Ich trinke ja selbst keinen Tropfen, wahrscheinlich bin ich deshalb nicht so gut wie die Sirene. Aber ich weiß nicht, ob der gerne verreist ist.
Hinter mir frisst die Katze ihren Napf leer, das Programm begrüßt mich „Guten Tag“, ich klicke auf „Okay“ und Zahlen rasen unten durch, Telefonnummern werden gewählt. Die erste geht dran „Ja?“ und ich fange an. Es ist eine Frau.
Es gibt da eine Geschichte über mich, und wenn ich so gut wäre wie die Sirene, dann würde man sie erzählen. Man würde mir einen Namen geben und bei den viertägigen Anfängerseminaren über mich sprechen. Da war ein Typ, der konnte sich keine Zahlen merken, würden sie sagen. Dabei stimmt das gar nicht, ich kann mir Zahlen merken, ich mag sie nur nicht. Ich weiß nicht, ob das ihm passiert ist oder mir. Er oder ich. Dem Typen mit der Katze halt, der hat sich mal verliebt, am Telefon. Natürlich albern, in eine Stimme, die wie Katzenfell war, die explodierte, die Knospe. Er hat eine Stunde mit ihr geredet, einfach so, nicht über Wein, über alles und da hat er sich verliebt. Er weiß heute gar nicht mehr, über was er gesprochen hat. Wirklich nicht. Die Stunde, die er mit ihr gesprochen hat, ist jedes Mal anders, wenn er an sie zurückdenkt. Er hat in diese Stunde alle Themen gepackt, die es gibt. Im Nachhinein, oh ja, er hat diese Stunde tausendmal erlebt und immer war sie anders. Aber was er nicht wusste, was keiner weiß: Nach einer Stunde legt das Programm einfach auf. Wahrscheinlich aus Kostengründen, weil wer nach einer Stunde noch keinen Wein bestellt hat, der bestellt ihn auch nach zweien nicht. Nach einer Stunde legt das Programm einfach auf. Er weiß nicht mehr, über was sie gesprochen haben, als das Programm aufgelegt hat. Wahrscheinlich nicht über Wein, schon lange nicht mehr, vielleicht über Träume oder Katzen oder über schwarzen Sand. Das Programm legt auf und die Zahlen blinken noch, die Telefonnummer, sie blinkt noch und er dreht sich um und sucht einen Stift und jetzt erzählen sie natürlich, die Katze hätte auf dem Stift gelegen, die fette Katze hätte auf dem Stift gelegen und er wäre ganz panisch gewesen und völlig hektisch und er hätte geschwitzt und geweint und auf die Zahlen gestarrt und an der Katze gezerrt und hätte die Zahlen gebrüllt, um sie sich zu merken, aber das stimmt gar nicht, ich habe gar nichts gemacht, ich weiß gar nicht mehr, was ich gemacht habe, irgendwas hab ich bestimmt gemacht und die Katze hatte damit nichts zu tun. Gar nichts und ich kann mir Zahlen merken, ich mag sie nur nicht.

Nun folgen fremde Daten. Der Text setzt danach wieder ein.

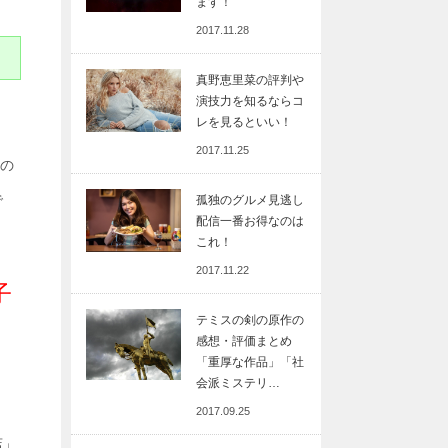
ます！
2017.11.28
真野恵里菜の評判や
演技力を知るならコ
レを見るといい！
2017.11.25
の
で
孤独のグルメ見逃し
配信一番お得なのは
これ！
2017.11.22
子
テミスの剣の原作の
感想・評価まとめ
「重厚な作品」「社
会派ミステリ…
2017.09.25
店」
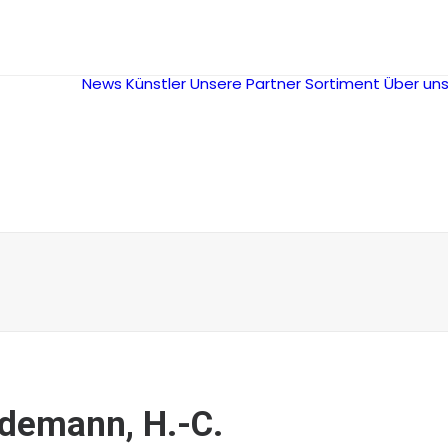
News
Künstler
Unsere Partner
Sortiment
Über un
demann, H.-C.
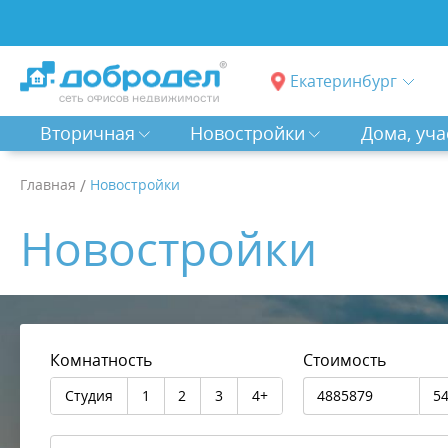
Екатеринбург
Вторичная
Новостройки
Дома, уча
Главная
/
Новостройки
Новостройки
Комнатность
Стоимость
Студия
1
2
3
4+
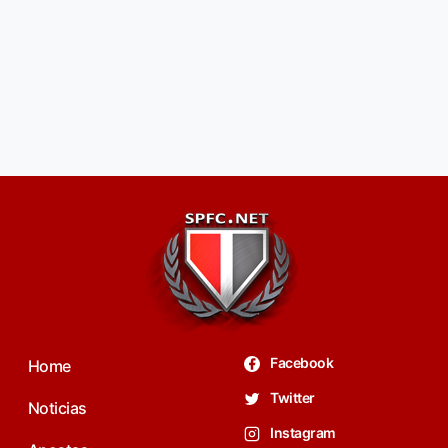
Facebook
Home
Twitter
Noticias
Instagram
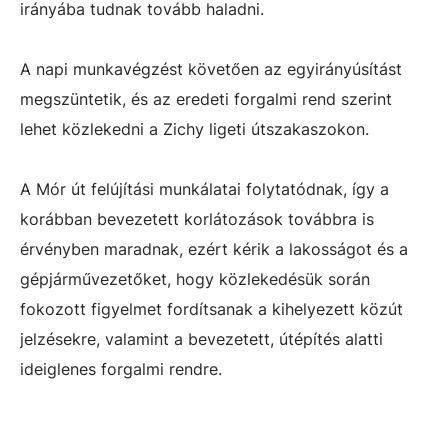
irányába tudnak tovább haladni.
A napi munkavégzést követően az egyirányúsítást
megszüntetik, és az eredeti forgalmi rend szerint
lehet közlekedni a Zichy ligeti útszakaszokon.
A Mór út felújítási munkálatai folytatódnak, így a
korábban bevezetett korlátozások továbbra is
érvényben maradnak, ezért kérik a lakosságot és a
gépjárművezetőket, hogy közlekedésük során
fokozott figyelmet fordítsanak a kihelyezett közút
jelzésekre, valamint a bevezetett, útépítés alatti
ideiglenes forgalmi rendre.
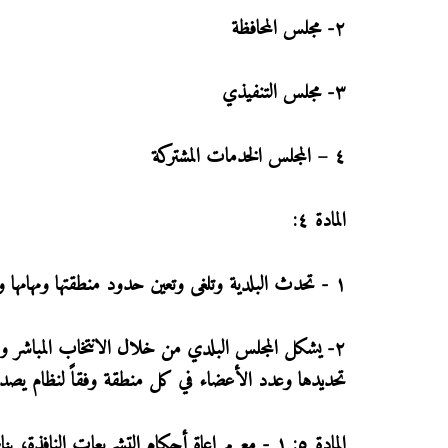
٢- مجلس المحافظة
٣- مجلس التنفيذي
٤ – المجلس الخدمات المشتركة
المادة ٤:
١ - تحدث البلدية وتلغى وتعين حدود منطقتها ومهامها وصلاحياتها بمقتضى أحكام هذا القانون.
٢- يشكل المجلس البلدي من خلال الانتخاب المباشر ويج
تحديدها وعدد الأعضاء في كل منطقة وفقاً لنظام يصدر 
المادة ٥: ١ - مع مراعاة أحكام التشريعات النافذة، يناط بالمجلس البلدي ضمن حدود منطقة البلدية المهام والصلاحيات التالية: -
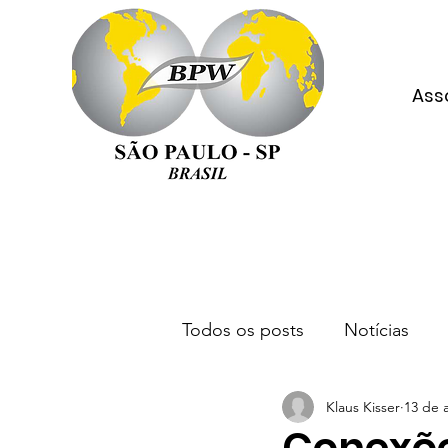
Ass
Todos os posts
Notícias
Klaus Kisser
13 de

Und eigentlich ist es gut so. Jeden Tag denke ich, das Programm wählt ihre Nummer wieder aus. Ich hab schon mit vielen gesprochen, mit denen ich schon mal gesprochen habe. Also das wiederholt sich alles. Und um Wein zu verkaufen, das ist nicht wie mit Reisen, um Wein zu verkaufen, muss man immer auch ein bisschen traurig sein. Wirklich.